> PROBLEM DETAILS
Wherever "through" turns up in the entries, copy out the line that holds it.

> PROVIDED RECORDS
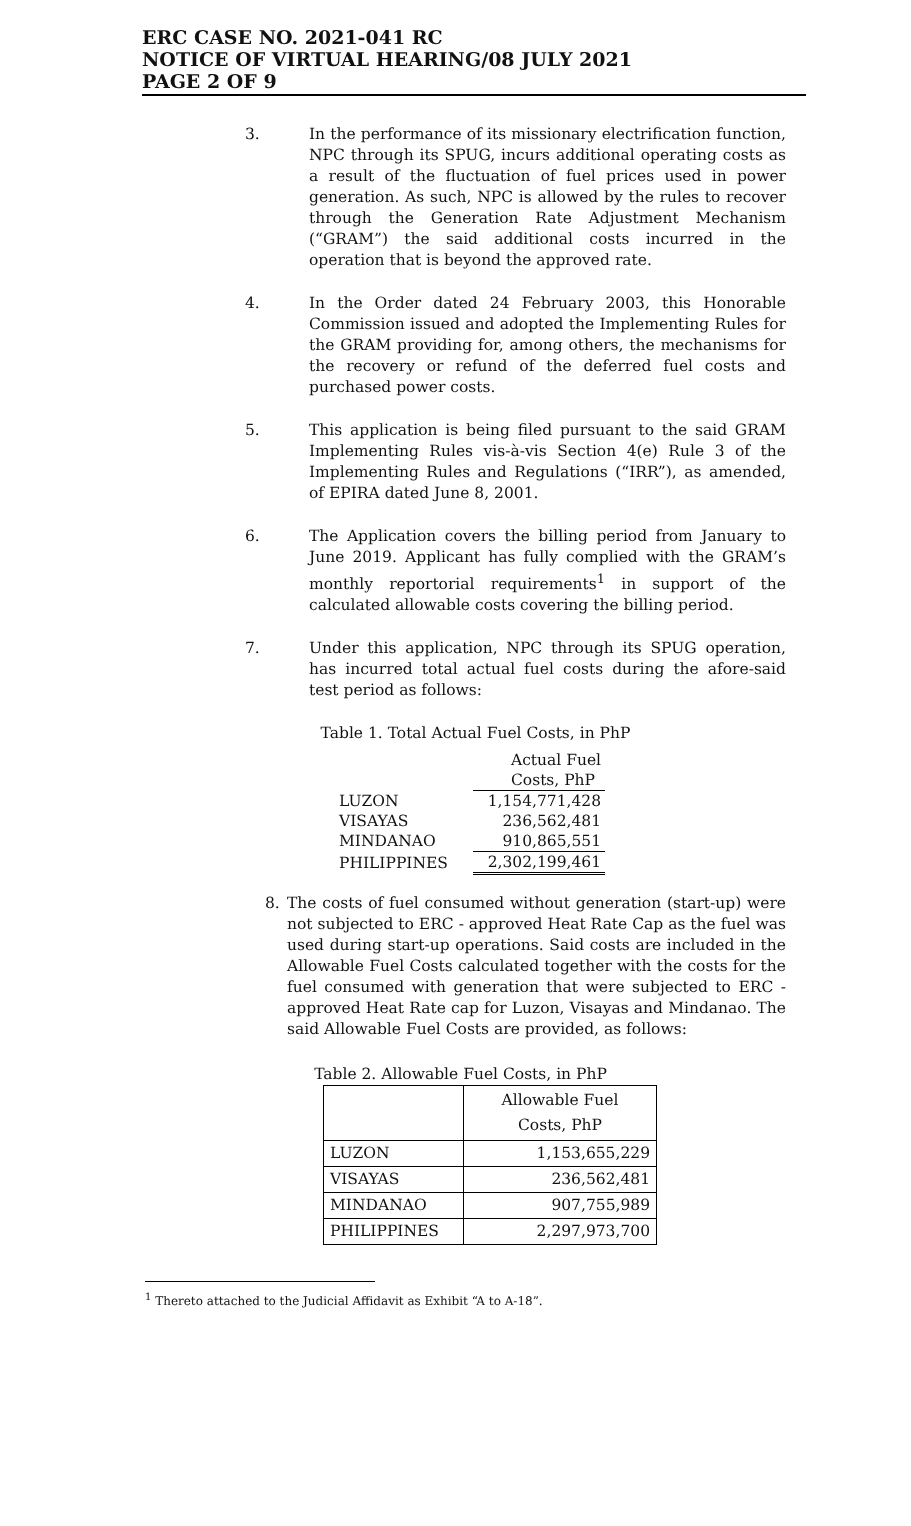ERC CASE NO. 2021-041 RC
NOTICE OF VIRTUAL HEARING/08 JULY 2021
PAGE 2 OF 9
3. In the performance of its missionary electrification function, NPC through its SPUG, incurs additional operating costs as a result of the fluctuation of fuel prices used in power generation. As such, NPC is allowed by the rules to recover through the Generation Rate Adjustment Mechanism (“GRAM”) the said additional costs incurred in the operation that is beyond the approved rate.
4. In the Order dated 24 February 2003, this Honorable Commission issued and adopted the Implementing Rules for the GRAM providing for, among others, the mechanisms for the recovery or refund of the deferred fuel costs and purchased power costs.
5. This application is being filed pursuant to the said GRAM Implementing Rules vis-à-vis Section 4(e) Rule 3 of the Implementing Rules and Regulations (“IRR”), as amended, of EPIRA dated June 8, 2001.
6. The Application covers the billing period from January to June 2019. Applicant has fully complied with the GRAM’s monthly reportorial requirements<sup>1</sup> in support of the calculated allowable costs covering the billing period.
7. Under this application, NPC through its SPUG operation, has incurred total actual fuel costs during the afore-said test period as follows:
Table 1. Total Actual Fuel Costs, in PhP
| | Actual Fuel Costs, PhP |
| LUZON | 1,154,771,428 |
| VISAYAS | 236,562,481 |
| MINDANAO | 910,865,551 |
| PHILIPPINES | 2,302,199,461 |
8. The costs of fuel consumed without generation (start-up) were not subjected to ERC - approved Heat Rate Cap as the fuel was used during start-up operations. Said costs are included in the Allowable Fuel Costs calculated together with the costs for the fuel consumed with generation that were subjected to ERC - approved Heat Rate cap for Luzon, Visayas and Mindanao. The said Allowable Fuel Costs are provided, as follows:
Table 2. Allowable Fuel Costs, in PhP
| | Allowable Fuel Costs, PhP |
| LUZON | 1,153,655,229 |
| VISAYAS | 236,562,481 |
| MINDANAO | 907,755,989 |
| PHILIPPINES | 2,297,973,700 |
<sup>1</sup> Thereto attached to the Judicial Affidavit as Exhibit “A to A-18”.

> RESPONSE FOR THIS EXERCISE
3. In the performance of its missionary electrification function, NPC through its SPUG, incurs additional operating costs as a result of the fluctuation of fuel prices used in power generation. As such, NPC is allowed by the rules to recover through the Generation Rate Adjustment Mechanism (“GRAM”) the said additional costs incurred in the operation that is beyond the approved rate.
7. Under this application, NPC through its SPUG operation, has incurred total actual fuel costs during the afore-said test period as follows:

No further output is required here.